■ Dataset extract ■
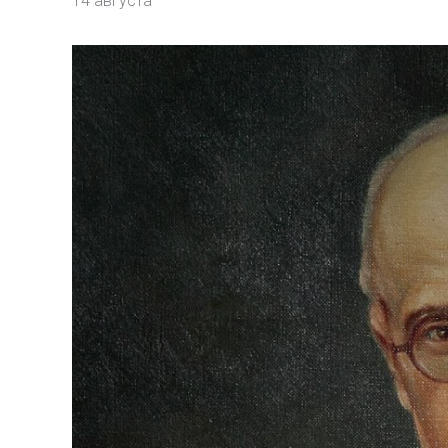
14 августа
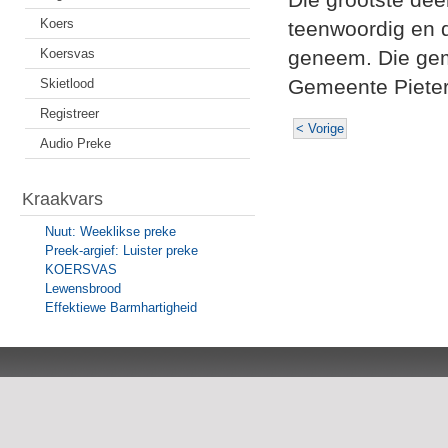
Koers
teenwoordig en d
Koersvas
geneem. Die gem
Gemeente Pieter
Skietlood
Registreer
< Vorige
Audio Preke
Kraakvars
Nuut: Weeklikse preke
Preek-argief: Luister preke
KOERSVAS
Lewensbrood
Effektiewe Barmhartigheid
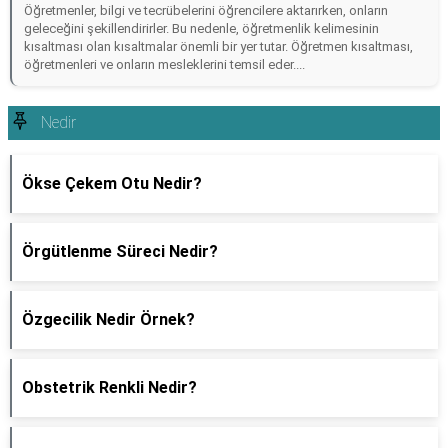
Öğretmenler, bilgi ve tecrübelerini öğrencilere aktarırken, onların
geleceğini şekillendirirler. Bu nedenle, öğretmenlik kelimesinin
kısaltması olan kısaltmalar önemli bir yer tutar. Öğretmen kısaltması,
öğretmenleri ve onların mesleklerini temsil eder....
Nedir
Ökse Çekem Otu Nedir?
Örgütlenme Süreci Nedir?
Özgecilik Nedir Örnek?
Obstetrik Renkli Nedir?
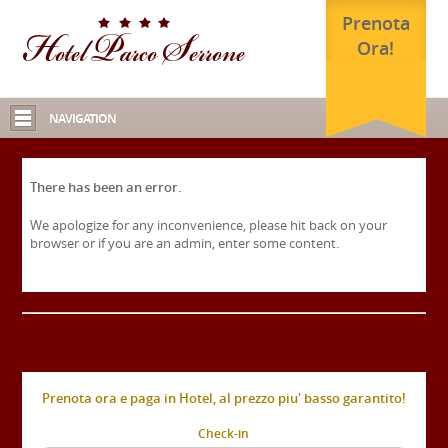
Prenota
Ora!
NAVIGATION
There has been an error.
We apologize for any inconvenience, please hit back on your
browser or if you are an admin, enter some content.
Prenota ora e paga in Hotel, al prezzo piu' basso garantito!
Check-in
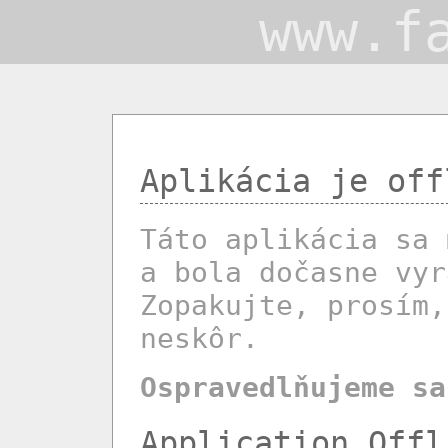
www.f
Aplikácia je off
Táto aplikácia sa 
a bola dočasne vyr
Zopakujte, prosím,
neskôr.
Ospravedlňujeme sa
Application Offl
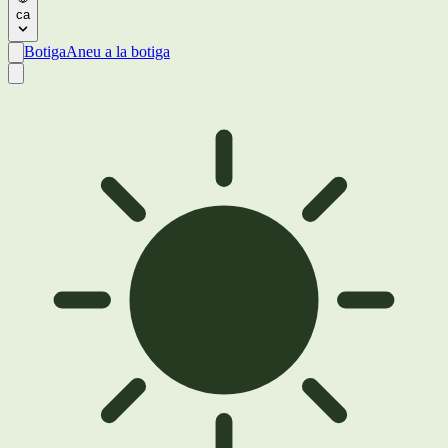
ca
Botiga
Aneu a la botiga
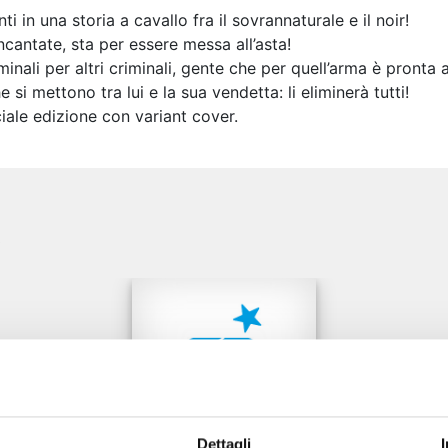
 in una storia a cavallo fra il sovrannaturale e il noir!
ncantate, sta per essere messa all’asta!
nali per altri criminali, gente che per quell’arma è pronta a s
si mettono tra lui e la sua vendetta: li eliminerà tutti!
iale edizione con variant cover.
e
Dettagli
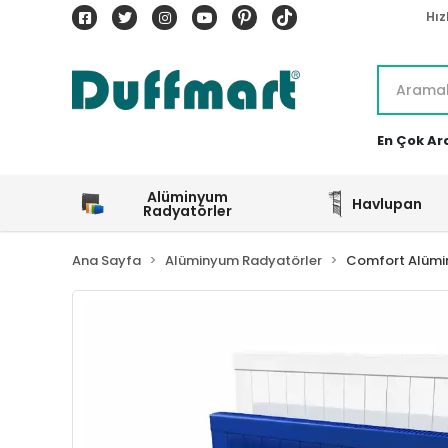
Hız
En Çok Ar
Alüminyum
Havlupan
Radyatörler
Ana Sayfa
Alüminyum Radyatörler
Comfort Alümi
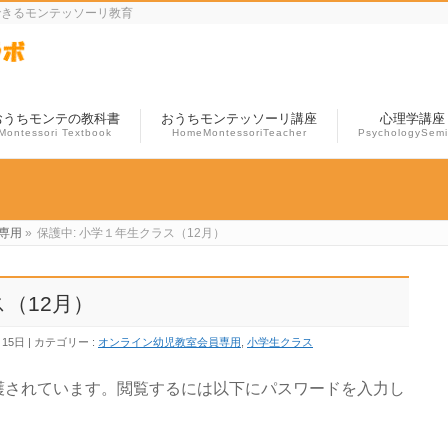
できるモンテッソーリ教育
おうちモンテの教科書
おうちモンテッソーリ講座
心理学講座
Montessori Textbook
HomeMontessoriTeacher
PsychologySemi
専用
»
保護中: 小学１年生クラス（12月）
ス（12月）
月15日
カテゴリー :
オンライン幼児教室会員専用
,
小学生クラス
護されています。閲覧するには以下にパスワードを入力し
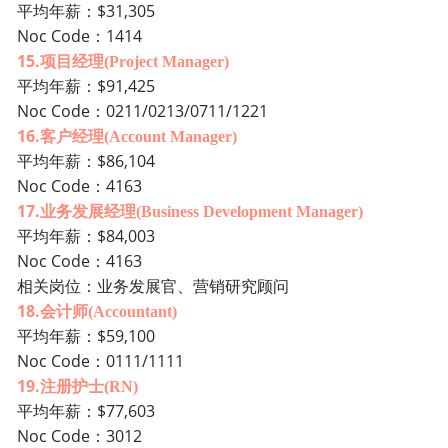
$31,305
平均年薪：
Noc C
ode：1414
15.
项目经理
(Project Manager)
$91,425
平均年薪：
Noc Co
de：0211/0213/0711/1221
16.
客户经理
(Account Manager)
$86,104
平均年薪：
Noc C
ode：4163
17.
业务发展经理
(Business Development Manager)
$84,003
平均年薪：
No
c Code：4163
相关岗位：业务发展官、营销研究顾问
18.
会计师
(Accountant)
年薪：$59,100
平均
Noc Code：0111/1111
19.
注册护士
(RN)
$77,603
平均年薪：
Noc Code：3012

■ About this task ■
Count up the lines of the listing in which the word "Radyatörler" occurs, then state that number by itself.

■ Reply to the exercise ■
2